• Work required
Using the entries below, copy out all lines where "price" is found.

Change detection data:
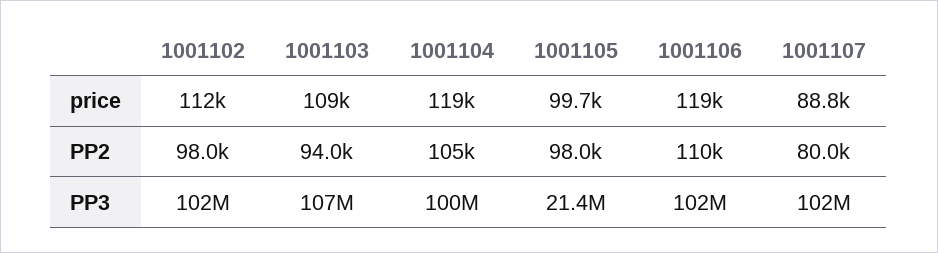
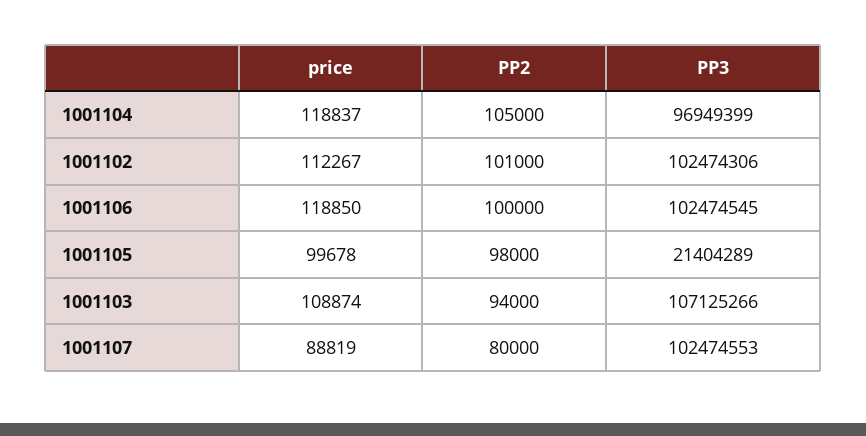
  {
    "1001102": {
      "price": 112267,
-     "PP2": 98000,
+     "PP2": 101000,
      "PP3": 102474306
    },
    "1001103": {
      "price": 108874,
      "PP2": 94000,
      "PP3": 107125266
    },
    "1001104": {
      "price": 118837,
      "PP2": 105000,
-     "PP3": 100000000
+     "PP3": 96949399
    },
    "1001105": {
      "price": 99678,
      "PP2": 98000,
      "PP3": 21404289
    },
    "1001106": {
      "price": 118850,
-     "PP2": 110000,
+     "PP2": 100000,
      "PP3": 102474545
    },
    "1001107": {
      "price": 88819,
      "PP2": 80000,
      "PP3": 102474553
    }
  }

• Your response
      "price": 112267,
      "price": 108874,
      "price": 118837,
      "price": 99678,
      "price": 118850,
      "price": 88819,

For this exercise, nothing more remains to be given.